Whether or not patients with controlled hypertension, who comprise more than half the hypertensive population, are included, may explain the difference in effect size between these 2 trials.
Bray EP, Holder R, Mant J, McManus RJ: Does self-monitoring reduce blood pressure? Meta-analysis with meta-regression of randomized controlled trials. Annals of Medicine. 2010, 42 (5): 371-86. 10.3109/07853890.2010.489567.
Cappuccio FP, Kerry SM, Forbes L, Donald A: Blood pressure control by home monitoring: meta-analysis of randomised trials. BMJ. 2004, 329: 145-151. 10.1136/bmj.38121.684410.AE.
Agarwal R, Bills JE, Hecht TJW, Light RP: Role of home blood pressure monitoring in overcoming therapeutic inertia and improving hypertension control: a systematic review and meta-analysis. Hypertension. 2011, 57: 29-38. 10.1161/HYPERTENSIONAHA.110.160911.
Kerry S, Markus H, Khong T, Doshi R, Conroy R, Oakeshott P: Community based trial of home blood pressure monitoring with nurse-led telephone supports in patients with stroke or transient ischaemic attack recently discharged from hospital. Trials. 2008, 9: 15-10.1186/1745-6215-9-15.
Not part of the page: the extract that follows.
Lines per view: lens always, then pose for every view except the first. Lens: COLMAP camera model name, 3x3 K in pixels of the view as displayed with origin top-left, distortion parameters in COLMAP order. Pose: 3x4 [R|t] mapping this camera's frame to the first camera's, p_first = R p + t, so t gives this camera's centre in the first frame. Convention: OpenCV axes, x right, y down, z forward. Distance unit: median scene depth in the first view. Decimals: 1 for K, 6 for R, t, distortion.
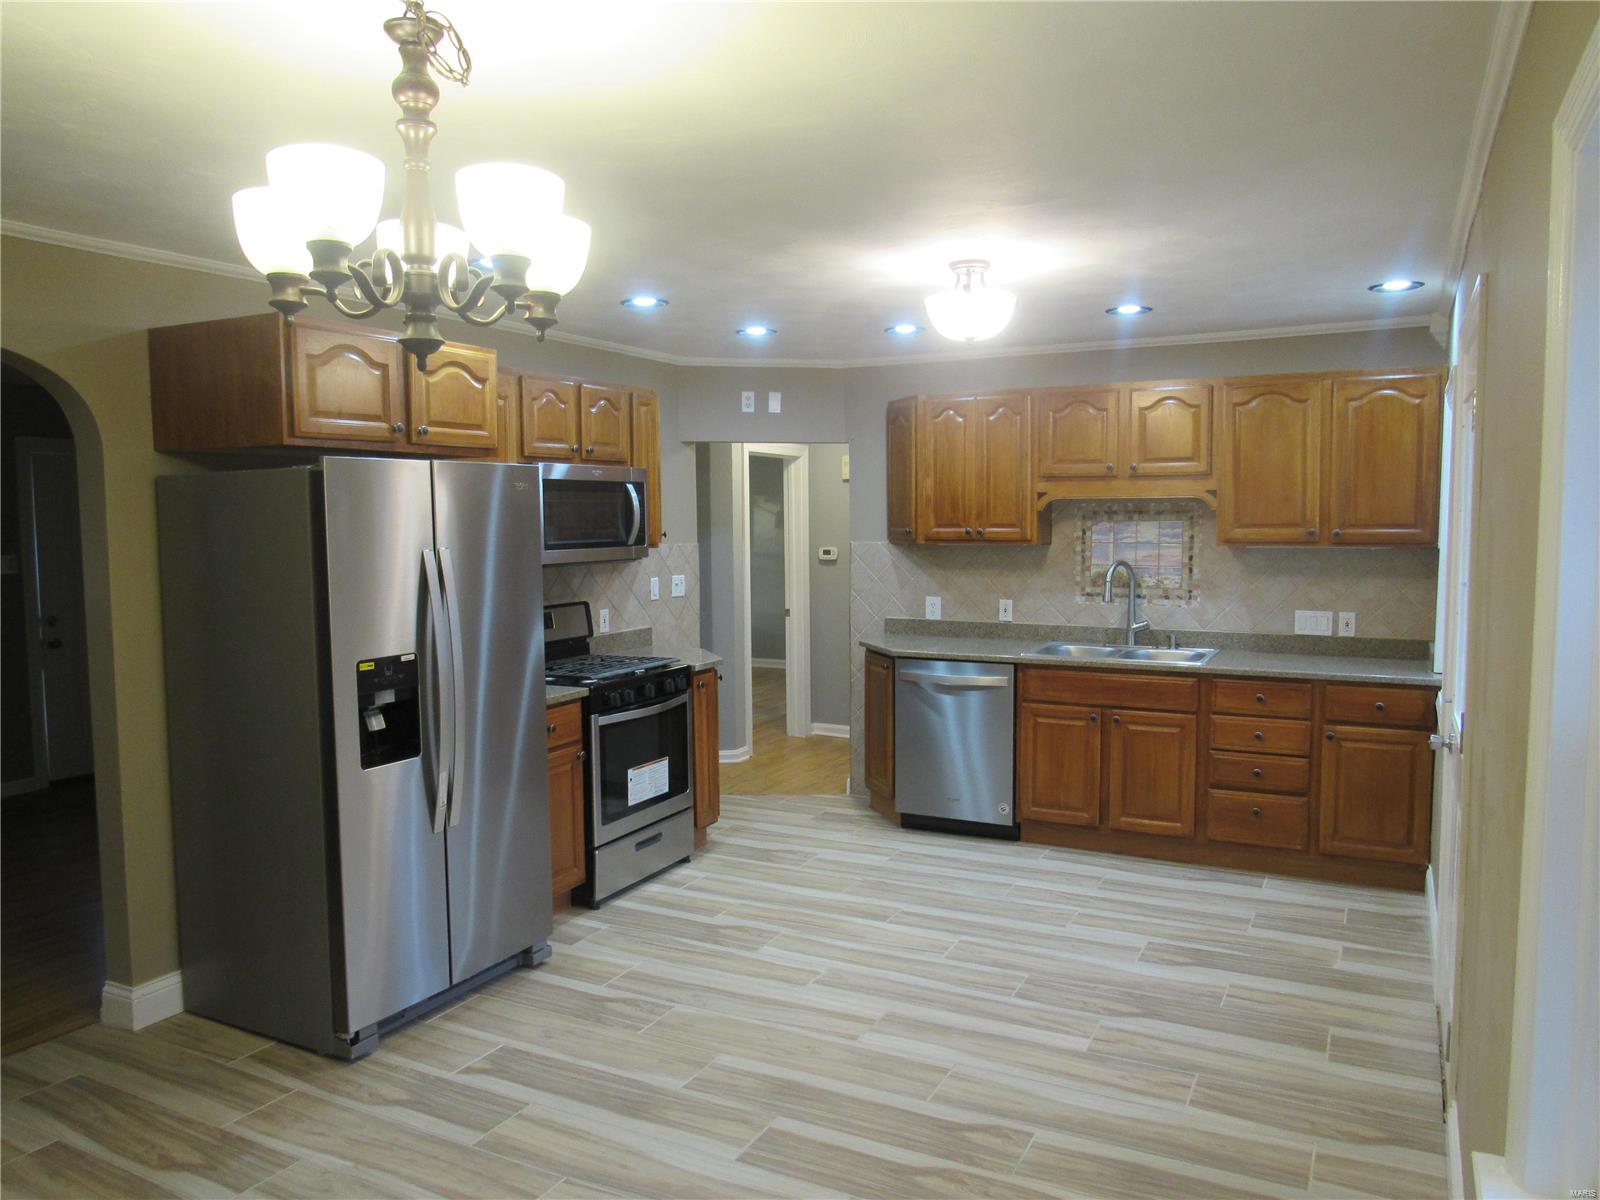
lens RADIAL K [[1144.6, 0, 798.9], [0, 1144.6, 604.0], [0, 0, 1]] dist [-0.014416, 0.000384]
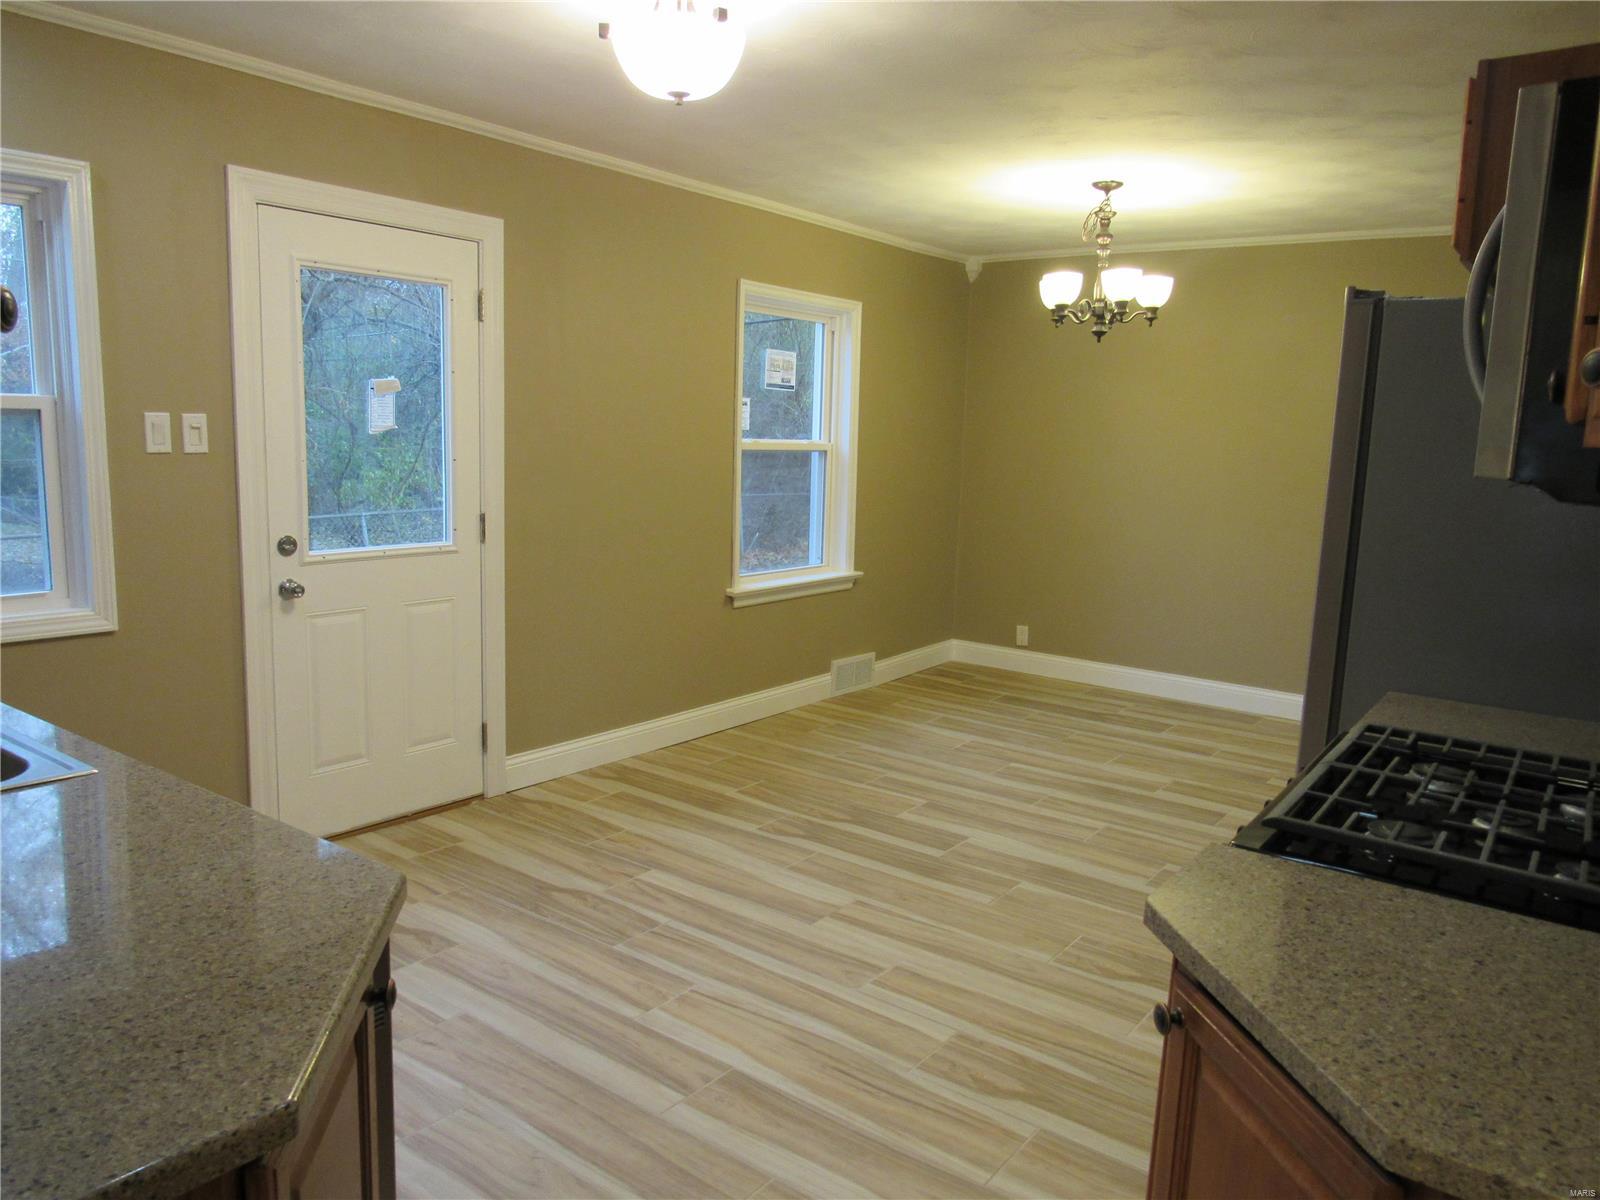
lens RADIAL K [[1144.6, 0, 799.7], [0, 1144.6, 599.5], [0, 0, 1]] dist [-0.014416, 0.000384]
pose [[-0.986137, -0.047211, 0.159077, -0.046789], [-0.011103, 0.975297, 0.220619, -0.097642], [-0.165563, 0.215795, -0.962300, 1.862933]]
McManus RJ, Mant J, Bray EP, Holder R, Jones MI, Greenfield S, Kaambwa B, Banting M, Bryan S, Little P, Williams B, Hobbs FDR: Telemonitoring and self-management in the control of hypertension (TASMINH2): a randomised controlled trial. Lancet. 2010, 376: 163-72. 10.1016/S0140-6736(10)60964-6.
The trial of home blood pressure monitoring in stroke patients was funded by The Stroke Association TSA 2006/05 and recruitment to the study was supported by the English National Institute of Health Research Clinical Stroke Research Network.